Makbouli gebruikt haar ervaring met de Javastraat nu in andere delen van Amsterdam. “Het belangrijkste dat ik van de Javastraat heb geleerd? Dat ik, ondanks mijn Marokkaanse afkomst, te weinig wist van de verschillende culturen in de Javastraat. Dat een Turkse groenteboer die geen cent verdient niet per se fout is, maar dat het in zijn cultuur belangrijker is om eigen baas te zijn dan dat er brood op de plank komt. Van de veertien groenteboeren die ’s avonds hun voorraad weg moesten gooien waren er elf te goeder trouw. Niets is wat het lijkt. ”
Tips uit de Javastraat
-
Alles staat of valt bij het gevoel: dit kan zo niet, we moeten hier iets aan doen! Dit geldt voor alle partners, maar zeker ook voor het bestuur en de raad.
-
Zorg voor de juiste mensen aan tafel.
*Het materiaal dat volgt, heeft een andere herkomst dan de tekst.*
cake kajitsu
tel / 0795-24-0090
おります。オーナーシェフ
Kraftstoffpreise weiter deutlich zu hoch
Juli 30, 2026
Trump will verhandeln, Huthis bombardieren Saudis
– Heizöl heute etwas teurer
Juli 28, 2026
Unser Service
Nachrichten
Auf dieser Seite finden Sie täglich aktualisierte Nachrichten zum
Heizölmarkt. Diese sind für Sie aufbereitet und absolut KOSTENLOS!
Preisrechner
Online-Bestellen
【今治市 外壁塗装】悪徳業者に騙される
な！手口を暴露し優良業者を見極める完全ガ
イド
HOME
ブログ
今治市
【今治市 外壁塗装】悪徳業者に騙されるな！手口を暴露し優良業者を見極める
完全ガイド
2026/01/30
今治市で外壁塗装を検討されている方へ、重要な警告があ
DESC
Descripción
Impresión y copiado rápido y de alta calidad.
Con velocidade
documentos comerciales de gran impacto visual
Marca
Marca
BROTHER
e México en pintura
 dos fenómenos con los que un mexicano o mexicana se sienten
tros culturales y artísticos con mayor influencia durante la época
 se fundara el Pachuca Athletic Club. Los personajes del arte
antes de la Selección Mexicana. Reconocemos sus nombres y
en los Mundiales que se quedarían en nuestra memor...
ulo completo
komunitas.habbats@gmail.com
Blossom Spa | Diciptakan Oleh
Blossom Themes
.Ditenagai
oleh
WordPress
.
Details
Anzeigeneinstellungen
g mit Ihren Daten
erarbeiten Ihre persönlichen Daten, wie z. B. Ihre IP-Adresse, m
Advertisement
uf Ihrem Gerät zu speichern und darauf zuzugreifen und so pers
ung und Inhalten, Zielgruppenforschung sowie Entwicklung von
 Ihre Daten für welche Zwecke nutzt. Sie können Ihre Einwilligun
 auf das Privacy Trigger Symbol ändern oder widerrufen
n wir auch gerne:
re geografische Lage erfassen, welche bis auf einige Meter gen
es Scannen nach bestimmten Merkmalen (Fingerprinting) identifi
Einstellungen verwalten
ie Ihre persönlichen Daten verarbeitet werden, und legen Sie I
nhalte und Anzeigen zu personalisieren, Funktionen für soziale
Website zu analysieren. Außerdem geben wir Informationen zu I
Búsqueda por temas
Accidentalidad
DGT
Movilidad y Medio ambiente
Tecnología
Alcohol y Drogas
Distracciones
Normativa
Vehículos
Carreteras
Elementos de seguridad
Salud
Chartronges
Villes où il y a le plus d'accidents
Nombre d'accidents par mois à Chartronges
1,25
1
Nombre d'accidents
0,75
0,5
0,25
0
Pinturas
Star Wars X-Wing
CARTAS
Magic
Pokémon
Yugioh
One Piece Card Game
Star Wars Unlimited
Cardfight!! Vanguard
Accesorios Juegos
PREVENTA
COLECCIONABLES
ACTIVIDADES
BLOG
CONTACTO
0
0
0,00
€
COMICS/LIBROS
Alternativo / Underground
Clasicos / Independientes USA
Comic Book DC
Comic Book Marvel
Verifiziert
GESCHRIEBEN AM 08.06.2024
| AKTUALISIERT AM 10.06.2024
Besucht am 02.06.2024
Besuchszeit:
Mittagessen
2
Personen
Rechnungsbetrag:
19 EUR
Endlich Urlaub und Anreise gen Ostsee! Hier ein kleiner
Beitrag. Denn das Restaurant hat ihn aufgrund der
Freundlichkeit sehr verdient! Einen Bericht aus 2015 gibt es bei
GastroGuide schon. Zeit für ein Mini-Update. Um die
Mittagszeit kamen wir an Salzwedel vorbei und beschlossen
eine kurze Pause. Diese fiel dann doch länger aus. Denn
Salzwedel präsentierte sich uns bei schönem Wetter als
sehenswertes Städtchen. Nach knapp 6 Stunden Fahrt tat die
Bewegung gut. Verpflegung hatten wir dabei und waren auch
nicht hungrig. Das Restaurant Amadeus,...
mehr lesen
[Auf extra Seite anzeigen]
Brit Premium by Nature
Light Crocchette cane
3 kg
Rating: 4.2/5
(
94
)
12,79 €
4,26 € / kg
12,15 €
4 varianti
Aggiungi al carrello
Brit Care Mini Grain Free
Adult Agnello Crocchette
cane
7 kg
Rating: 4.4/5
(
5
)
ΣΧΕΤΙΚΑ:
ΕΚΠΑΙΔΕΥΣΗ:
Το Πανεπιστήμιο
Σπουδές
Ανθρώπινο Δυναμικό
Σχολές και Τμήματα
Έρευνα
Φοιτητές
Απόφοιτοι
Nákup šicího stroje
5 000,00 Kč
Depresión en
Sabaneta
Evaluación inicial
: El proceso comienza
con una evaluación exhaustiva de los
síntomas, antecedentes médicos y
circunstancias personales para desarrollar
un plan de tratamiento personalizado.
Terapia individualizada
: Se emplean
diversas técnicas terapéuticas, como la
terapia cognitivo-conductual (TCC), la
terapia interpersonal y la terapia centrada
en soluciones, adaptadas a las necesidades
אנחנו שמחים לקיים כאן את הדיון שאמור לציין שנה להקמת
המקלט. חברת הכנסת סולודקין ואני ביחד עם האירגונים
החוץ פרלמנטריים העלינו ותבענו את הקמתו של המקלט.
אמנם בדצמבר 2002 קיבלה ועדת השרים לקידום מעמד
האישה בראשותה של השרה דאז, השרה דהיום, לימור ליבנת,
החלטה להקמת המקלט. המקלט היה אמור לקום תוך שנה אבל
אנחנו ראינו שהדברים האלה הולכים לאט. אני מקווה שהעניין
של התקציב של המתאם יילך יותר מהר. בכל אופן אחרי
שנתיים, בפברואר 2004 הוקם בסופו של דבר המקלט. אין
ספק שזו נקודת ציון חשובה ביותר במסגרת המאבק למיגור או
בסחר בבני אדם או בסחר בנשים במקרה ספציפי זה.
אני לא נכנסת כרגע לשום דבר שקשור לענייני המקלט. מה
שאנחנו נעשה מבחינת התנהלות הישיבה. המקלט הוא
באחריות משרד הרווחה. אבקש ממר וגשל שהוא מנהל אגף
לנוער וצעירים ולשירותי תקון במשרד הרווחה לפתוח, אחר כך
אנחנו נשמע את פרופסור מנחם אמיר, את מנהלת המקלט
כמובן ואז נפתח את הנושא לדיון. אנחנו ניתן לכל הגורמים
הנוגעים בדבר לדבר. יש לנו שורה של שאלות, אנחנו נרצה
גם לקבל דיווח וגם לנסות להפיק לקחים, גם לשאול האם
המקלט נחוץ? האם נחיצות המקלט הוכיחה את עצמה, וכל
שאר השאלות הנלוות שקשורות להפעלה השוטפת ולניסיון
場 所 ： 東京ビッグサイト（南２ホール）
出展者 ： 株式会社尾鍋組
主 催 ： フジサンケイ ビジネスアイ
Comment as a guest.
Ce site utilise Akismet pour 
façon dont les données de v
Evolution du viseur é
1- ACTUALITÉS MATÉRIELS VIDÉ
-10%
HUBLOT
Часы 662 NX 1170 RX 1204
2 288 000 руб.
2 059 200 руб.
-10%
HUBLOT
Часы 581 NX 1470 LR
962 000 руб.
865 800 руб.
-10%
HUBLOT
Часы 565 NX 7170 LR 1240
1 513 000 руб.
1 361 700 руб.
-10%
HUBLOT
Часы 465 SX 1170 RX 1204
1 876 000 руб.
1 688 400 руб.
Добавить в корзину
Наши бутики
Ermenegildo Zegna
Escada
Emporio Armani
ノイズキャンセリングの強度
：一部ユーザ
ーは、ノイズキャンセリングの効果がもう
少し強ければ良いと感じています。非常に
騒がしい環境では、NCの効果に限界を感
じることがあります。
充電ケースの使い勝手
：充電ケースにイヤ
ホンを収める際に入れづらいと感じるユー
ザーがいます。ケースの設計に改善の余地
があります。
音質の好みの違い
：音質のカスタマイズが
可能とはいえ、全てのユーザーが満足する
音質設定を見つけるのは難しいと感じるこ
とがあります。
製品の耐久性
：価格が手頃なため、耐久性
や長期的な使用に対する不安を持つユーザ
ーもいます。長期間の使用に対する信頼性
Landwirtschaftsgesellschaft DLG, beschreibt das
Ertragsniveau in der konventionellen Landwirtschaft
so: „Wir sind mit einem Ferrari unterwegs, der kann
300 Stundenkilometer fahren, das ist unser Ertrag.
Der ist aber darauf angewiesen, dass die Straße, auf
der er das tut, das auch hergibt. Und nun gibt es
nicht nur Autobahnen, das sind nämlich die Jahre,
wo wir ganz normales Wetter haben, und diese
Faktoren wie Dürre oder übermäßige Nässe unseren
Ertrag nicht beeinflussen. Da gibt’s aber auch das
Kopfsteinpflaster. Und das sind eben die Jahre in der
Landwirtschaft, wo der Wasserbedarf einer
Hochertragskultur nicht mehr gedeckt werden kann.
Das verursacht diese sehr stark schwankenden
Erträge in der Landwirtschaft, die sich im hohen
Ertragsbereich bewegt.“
Mensen die weten wat er speelt, een drive hebben om dit aan te pakken, die nieuwsgierig en analytisch zijn.
-
Beleid en procedures zijn niet het antwoord, wees flexibel en praktisch. Gebruik het brede scala aan mogelijkheden en bevoegdheden dat we hebben.
-
Gebruik het Digitaal Opkopers Register. Hierin moeten opkopers van tweedehands goederen de goederen, maar ook de gegevens van de verkoper registreren. Dit levert een schat aan informatie.
-
Milieu-inspecteurs kunnen opkopers van goud controleren. Het omsmelten van goud moet immers aan bepaalde milieueisen voldoen.